▸ What is being asked: Every line of the data below should be repeated exactly, and no picture should be copied.

# # #

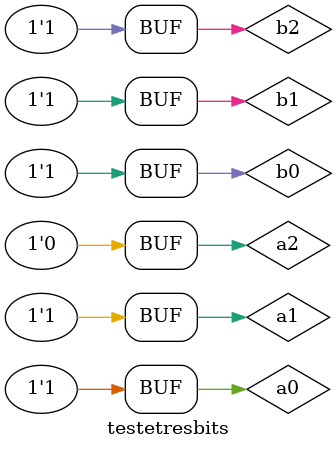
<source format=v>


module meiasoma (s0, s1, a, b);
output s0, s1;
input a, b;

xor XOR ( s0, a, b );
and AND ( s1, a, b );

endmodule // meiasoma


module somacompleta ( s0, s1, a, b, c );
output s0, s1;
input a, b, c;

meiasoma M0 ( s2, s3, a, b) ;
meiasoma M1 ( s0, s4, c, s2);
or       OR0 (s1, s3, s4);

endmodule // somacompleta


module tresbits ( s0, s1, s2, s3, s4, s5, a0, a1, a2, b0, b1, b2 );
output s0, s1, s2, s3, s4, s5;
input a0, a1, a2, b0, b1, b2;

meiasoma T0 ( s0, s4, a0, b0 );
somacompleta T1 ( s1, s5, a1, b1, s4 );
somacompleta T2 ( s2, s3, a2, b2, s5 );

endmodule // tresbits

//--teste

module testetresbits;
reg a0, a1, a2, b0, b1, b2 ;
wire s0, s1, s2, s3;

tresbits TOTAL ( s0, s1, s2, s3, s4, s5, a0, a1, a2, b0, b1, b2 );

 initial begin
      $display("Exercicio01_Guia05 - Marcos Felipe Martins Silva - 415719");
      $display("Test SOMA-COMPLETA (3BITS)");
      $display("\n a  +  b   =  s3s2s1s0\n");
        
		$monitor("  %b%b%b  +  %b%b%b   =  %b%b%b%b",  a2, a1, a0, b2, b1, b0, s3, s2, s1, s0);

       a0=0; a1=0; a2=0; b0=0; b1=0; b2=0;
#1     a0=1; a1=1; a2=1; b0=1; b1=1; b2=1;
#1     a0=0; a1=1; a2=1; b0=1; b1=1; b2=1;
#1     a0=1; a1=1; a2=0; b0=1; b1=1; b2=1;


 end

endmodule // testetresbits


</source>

# # #

▸ Answer to the problem:
<source format=v>


module meiasoma (s0, s1, a, b);
output s0, s1;
input a, b;

xor XOR ( s0, a, b );
and AND ( s1, a, b );

endmodule // meiasoma


module somacompleta ( s0, s1, a, b, c );
output s0, s1;
input a, b, c;

meiasoma M0 ( s2, s3, a, b) ;
meiasoma M1 ( s0, s4, c, s2);
or       OR0 (s1, s3, s4);

endmodule // somacompleta


module tresbits ( s0, s1, s2, s3, s4, s5, a0, a1, a2, b0, b1, b2 );
output s0, s1, s2, s3, s4, s5;
input a0, a1, a2, b0, b1, b2;

meiasoma T0 ( s0, s4, a0, b0 );
somacompleta T1 ( s1, s5, a1, b1, s4 );
somacompleta T2 ( s2, s3, a2, b2, s5 );

endmodule // tresbits

//--teste

module testetresbits;
reg a0, a1, a2, b0, b1, b2 ;
wire s0, s1, s2, s3;

tresbits TOTAL ( s0, s1, s2, s3, s4, s5, a0, a1, a2, b0, b1, b2 );

 initial begin
      $display("Exercicio01_Guia05 - Marcos Felipe Martins Silva - 415719");
      $display("Test SOMA-COMPLETA (3BITS)");
      $display("\n a  +  b   =  s3s2s1s0\n");
        
		$monitor("  %b%b%b  +  %b%b%b   =  %b%b%b%b",  a2, a1, a0, b2, b1, b0, s3, s2, s1, s0);

       a0=0; a1=0; a2=0; b0=0; b1=0; b2=0;
#1     a0=1; a1=1; a2=1; b0=1; b1=1; b2=1;
#1     a0=0; a1=1; a2=1; b0=1; b1=1; b2=1;
#1     a0=1; a1=1; a2=0; b0=1; b1=1; b2=1;


 end

endmodule // testetresbits


</source>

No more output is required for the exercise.